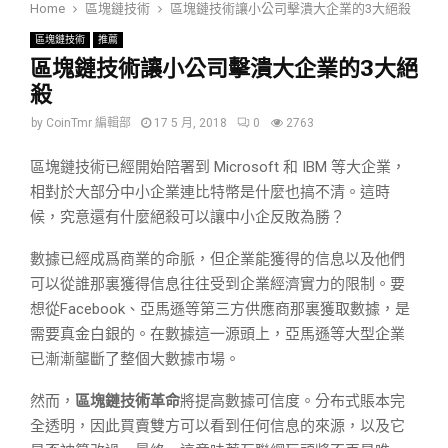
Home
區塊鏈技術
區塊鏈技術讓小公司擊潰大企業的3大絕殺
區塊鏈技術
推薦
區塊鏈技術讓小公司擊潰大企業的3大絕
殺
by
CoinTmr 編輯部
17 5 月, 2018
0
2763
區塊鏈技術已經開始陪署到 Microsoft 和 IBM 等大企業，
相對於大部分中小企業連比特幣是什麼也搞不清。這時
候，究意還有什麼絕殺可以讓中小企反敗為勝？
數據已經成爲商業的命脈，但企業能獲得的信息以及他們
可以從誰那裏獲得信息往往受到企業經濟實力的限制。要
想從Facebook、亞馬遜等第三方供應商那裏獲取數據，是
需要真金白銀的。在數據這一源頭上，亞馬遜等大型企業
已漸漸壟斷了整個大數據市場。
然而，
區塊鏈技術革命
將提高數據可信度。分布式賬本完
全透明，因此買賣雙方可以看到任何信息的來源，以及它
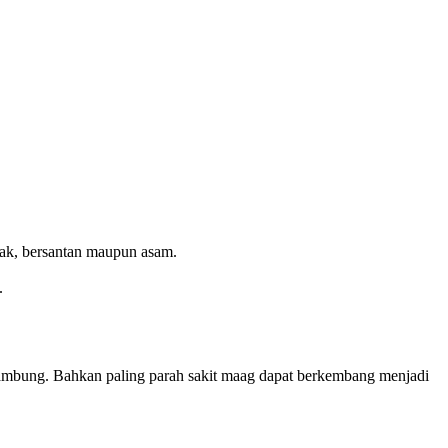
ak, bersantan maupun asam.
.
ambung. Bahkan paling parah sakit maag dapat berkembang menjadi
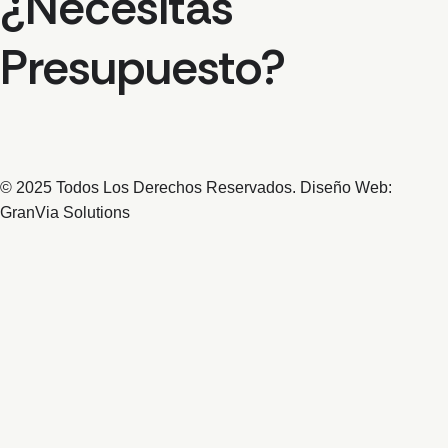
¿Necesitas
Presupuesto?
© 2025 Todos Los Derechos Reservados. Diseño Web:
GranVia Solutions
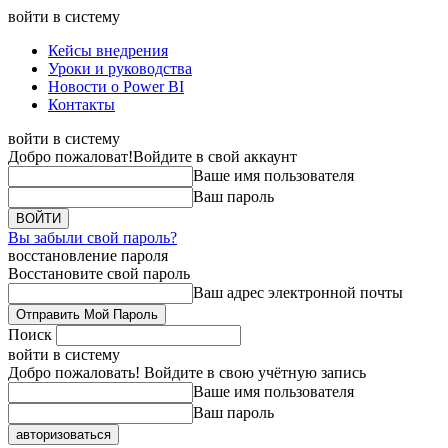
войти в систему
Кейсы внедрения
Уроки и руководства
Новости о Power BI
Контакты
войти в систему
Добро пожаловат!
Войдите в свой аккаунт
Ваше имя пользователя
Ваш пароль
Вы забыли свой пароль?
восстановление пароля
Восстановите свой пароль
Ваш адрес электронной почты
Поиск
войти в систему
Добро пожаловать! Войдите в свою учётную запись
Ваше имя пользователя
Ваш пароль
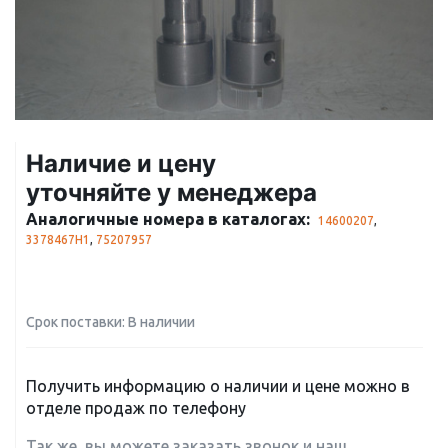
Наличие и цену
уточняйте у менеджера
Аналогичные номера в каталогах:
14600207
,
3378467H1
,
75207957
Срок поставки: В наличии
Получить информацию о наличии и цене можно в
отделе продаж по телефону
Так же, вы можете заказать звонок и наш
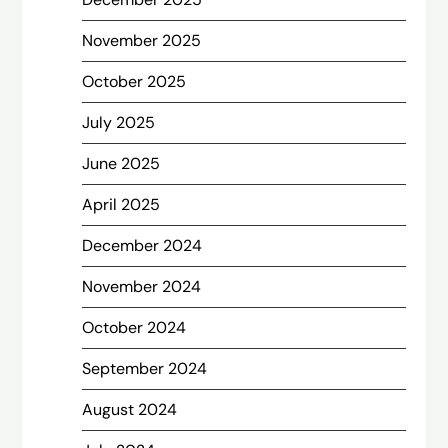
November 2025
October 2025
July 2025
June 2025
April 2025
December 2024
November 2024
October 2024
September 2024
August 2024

----

WHAT YOU NEED TO DO:
Only the text of the records belongs in the answer, printed exactly and without pictures.

WRITTEN RESPONSE:
Home
區塊鏈技術
區塊鏈技術讓小公司擊潰大企業的3大絕殺
區塊鏈技術
推薦
區塊鏈技術讓小公司擊潰大企業的3大絕
殺
by
CoinTmr 編輯部
17 5 月, 2018
0
2763
區塊鏈技術已經開始陪署到 Microsoft 和 IBM 等大企業，
相對於大部分中小企業連比特幣是什麼也搞不清。這時
候，究意還有什麼絕殺可以讓中小企反敗為勝？
數據已經成爲商業的命脈，但企業能獲得的信息以及他們
可以從誰那裏獲得信息往往受到企業經濟實力的限制。要
想從Facebook、亞馬遜等第三方供應商那裏獲取數據，是
需要真金白銀的。在數據這一源頭上，亞馬遜等大型企業
已漸漸壟斷了整個大數據市場。
然而，
區塊鏈技術革命
將提高數據可信度。分布式賬本完
全透明，因此買賣雙方可以看到任何信息的來源，以及它
ak, bersantan maupun asam.
.
ambung. Bahkan paling parah sakit maag dapat berkembang menjadi
¿Necesitas
Presupuesto?
© 2025 Todos Los Derechos Reservados. Diseño Web:
GranVia Solutions
войти в систему
Кейсы внедрения
Уроки и руководства
Новости о Power BI
Контакты
войти в систему
Добро пожаловат!
Войдите в свой аккаунт
Ваше имя пользователя
Ваш пароль
Вы забыли свой пароль?
восстановление пароля
Восстановите свой пароль
Ваш адрес электронной почты
Поиск
войти в систему
Добро пожаловать! Войдите в свою учётную запись
Ваше имя пользователя
Ваш пароль
Наличие и цену
уточняйте у менеджера
Аналогичные номера в каталогах:
14600207
,
3378467H1
,
75207957
Срок поставки: В наличии
Получить информацию о наличии и цене можно в
отделе продаж по телефону
Так же, вы можете заказать звонок и наш
November 2025
October 2025
July 2025
June 2025
April 2025
December 2024
November 2024
October 2024
September 2024
August 2024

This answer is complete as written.